WebAssist.com Corporation
- Company type: Private
- Industry: Software
- Founded: Encinitas, California
- Founders: Ray Borduin (President) Hieu Bui Neil Hansch Matt Eastling Tom Gade Eric Ott Tim Sweeney
- Headquarters: San Diego, California
- Area served: Worldwide
- Key people: Anna Robinson (VP of Operations) Michael Lekse
- Products: Dreamweaver Extensions Pre-built Web Solutions
- Number of employees: 20 - 25 (October 2009)
- Website: http://www.webassist.com

= WebAssist =

American software company

WebAssist.com corporation is a U.S. based software company that develops, licenses and supports a variety of web related software products for Adobe Dreamweaver. Headquartered in San Diego, California, the company’s core focus has been the creation of Dreamweaver extensions for web development.

While WebAssist primarily develops Dreamweaver extensions, the company has also built Microsoft Expression Web add-ons. In addition, WebAssist has offered custom software development services for Adobe Acrobat Connect Pro, Blackboard, and WebCT.

WebAssist is a privately held California C-corporation with approximately 20-25 employees.
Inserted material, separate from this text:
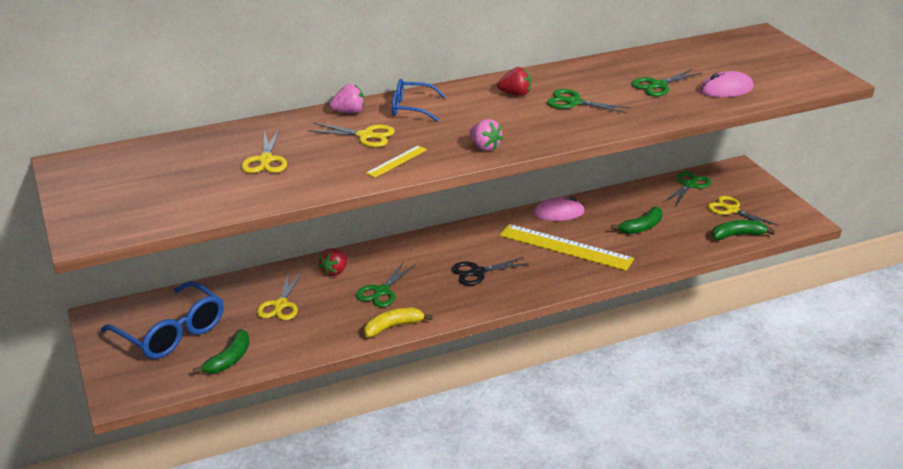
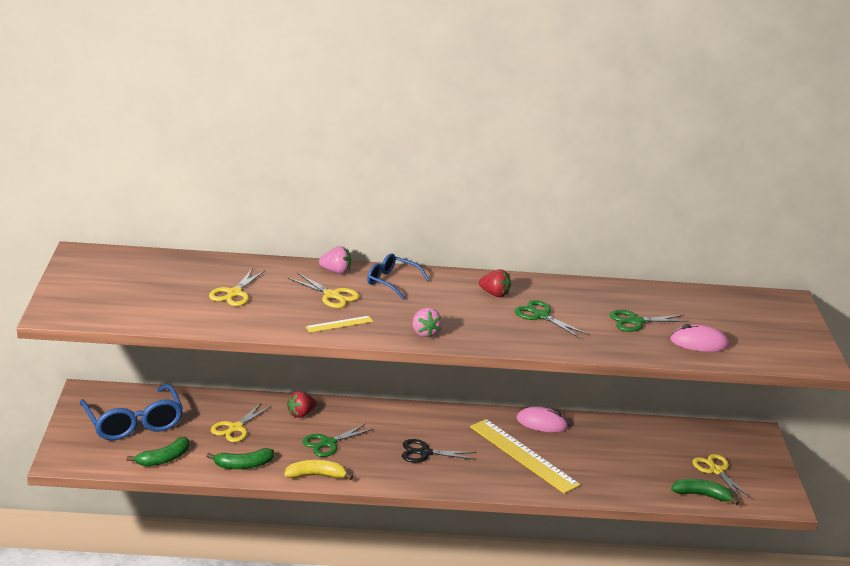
camera: 20 degrees right, 5 degrees down
(641, 227) = (612, 459): green banana -> green banana (243, 465)
(689, 185) = (693, 435): green scissors -> none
The company’s most prominent partners include Adobe, Microsoft, PayPal, AOL, eBay, Yahoo!, Google and Affinity.

==History==
WebAssist was founded in the 1990s by Ray Borduin, Hieu Bui, Neil Hansch, Matt Eastling, Tom Gade, Eric Ott, and Tim Sweeney. Ray Borduin, WebAssist’s president, started as the sole employee building software extensions in his garage located in Carlsbad, California. The first product produced by Ray Borduin was called Line Maker, which was built for Elemental Software’s web development platform Drumbeat. Ray Borduin also produced a variety of eCommerce applications for Drumbeat, one of his core competencies leading up to the development of eCart a current product of WebAssist.

Soon after Elemental Software was acquired by Macromedia, Drumbeat was discontinued and Dreamweaver Ultradev was released. At this time Ray Borduin switched his focus to Dreamweaver, moved to an office in Solana Beach, California, and built the company’s first Dreamweaver extension named Cookies Toolkit. WebAssist has also been located in Encinitas, California, and San Diego, California, where the company is currently headquartered.